Collection entries:
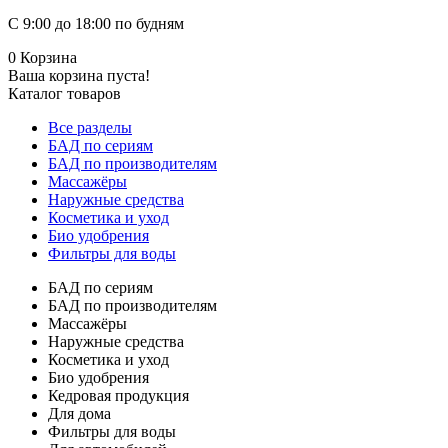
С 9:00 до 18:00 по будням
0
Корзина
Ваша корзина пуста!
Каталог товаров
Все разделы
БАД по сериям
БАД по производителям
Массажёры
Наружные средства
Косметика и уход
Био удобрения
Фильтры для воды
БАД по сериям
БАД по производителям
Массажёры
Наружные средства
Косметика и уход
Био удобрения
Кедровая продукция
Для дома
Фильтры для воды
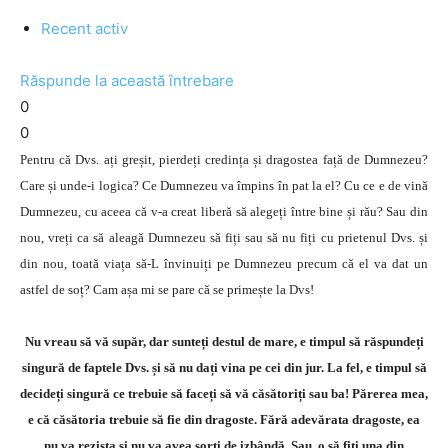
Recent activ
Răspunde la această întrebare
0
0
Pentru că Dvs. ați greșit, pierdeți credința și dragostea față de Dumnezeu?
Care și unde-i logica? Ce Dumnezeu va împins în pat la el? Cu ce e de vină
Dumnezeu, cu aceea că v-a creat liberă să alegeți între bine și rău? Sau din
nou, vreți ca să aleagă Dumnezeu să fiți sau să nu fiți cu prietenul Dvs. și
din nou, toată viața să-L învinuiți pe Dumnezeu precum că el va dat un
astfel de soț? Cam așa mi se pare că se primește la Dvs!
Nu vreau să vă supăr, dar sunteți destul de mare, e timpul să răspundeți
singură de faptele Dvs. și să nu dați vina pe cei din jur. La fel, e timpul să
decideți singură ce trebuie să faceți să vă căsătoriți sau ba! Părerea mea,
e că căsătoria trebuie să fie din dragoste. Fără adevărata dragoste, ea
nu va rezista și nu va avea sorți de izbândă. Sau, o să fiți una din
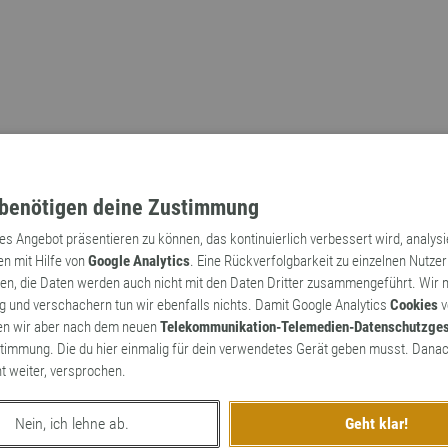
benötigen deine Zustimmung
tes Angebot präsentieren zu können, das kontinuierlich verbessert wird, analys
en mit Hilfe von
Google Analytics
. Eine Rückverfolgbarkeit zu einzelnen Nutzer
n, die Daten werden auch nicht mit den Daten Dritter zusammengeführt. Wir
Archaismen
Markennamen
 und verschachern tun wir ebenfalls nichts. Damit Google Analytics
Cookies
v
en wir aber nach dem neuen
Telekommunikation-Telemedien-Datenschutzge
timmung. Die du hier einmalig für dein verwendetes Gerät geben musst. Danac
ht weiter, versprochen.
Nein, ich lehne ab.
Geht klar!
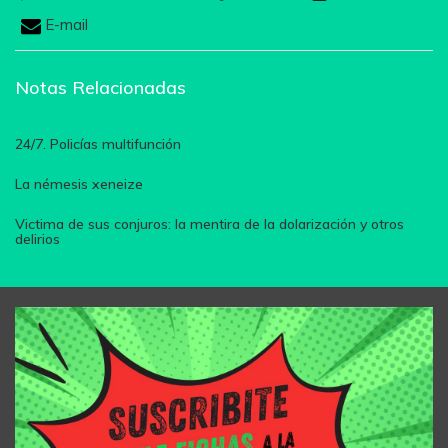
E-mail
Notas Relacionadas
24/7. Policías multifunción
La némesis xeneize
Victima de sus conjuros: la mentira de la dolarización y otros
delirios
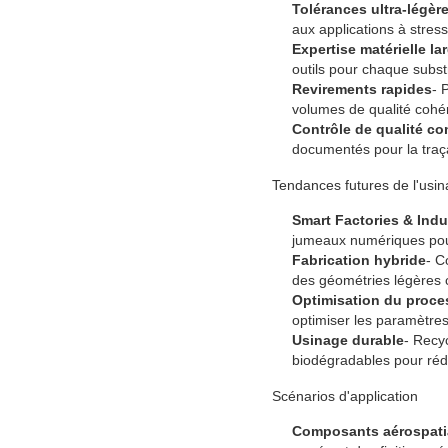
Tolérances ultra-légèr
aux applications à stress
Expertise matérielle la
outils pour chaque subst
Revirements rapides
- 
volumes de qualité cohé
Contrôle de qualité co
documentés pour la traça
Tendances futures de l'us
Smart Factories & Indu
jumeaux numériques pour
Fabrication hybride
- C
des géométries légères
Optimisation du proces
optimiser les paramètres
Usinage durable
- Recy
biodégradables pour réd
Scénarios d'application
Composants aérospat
* * *
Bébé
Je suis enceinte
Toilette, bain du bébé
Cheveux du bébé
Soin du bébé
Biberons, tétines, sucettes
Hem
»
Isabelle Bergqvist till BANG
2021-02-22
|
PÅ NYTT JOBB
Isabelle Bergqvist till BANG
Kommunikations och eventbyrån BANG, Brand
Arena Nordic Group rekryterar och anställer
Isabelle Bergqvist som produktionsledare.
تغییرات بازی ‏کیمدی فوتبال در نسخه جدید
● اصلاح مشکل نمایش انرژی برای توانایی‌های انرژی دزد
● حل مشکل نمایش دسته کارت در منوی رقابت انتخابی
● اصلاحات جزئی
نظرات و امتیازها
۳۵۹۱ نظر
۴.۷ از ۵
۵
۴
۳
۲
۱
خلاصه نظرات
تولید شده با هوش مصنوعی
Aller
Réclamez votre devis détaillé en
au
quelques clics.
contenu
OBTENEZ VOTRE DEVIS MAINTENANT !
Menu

Goal of the exercise: Output exactly the lines above, beginning at the one with "zu einzelnen Nutzer" and stopping after the one with "outils pour chaque subst". Pictures are to be omitted.

Problem solution:
. Eine Rückverfolgbarkeit zu einzelnen Nutzer
n, die Daten werden auch nicht mit den Daten Dritter zusammengeführt. Wir
Archaismen
Markennamen
 und verschachern tun wir ebenfalls nichts. Damit Google Analytics
Cookies
v
en wir aber nach dem neuen
Telekommunikation-Telemedien-Datenschutzge
timmung. Die du hier einmalig für dein verwendetes Gerät geben musst. Danac
ht weiter, versprochen.
Nein, ich lehne ab.
Geht klar!
E-mail
Notas Relacionadas
24/7. Policías multifunción
La némesis xeneize
Victima de sus conjuros: la mentira de la dolarización y otros
delirios
Tolérances ultra-légèr
aux applications à stress
Expertise matérielle la
outils pour chaque subst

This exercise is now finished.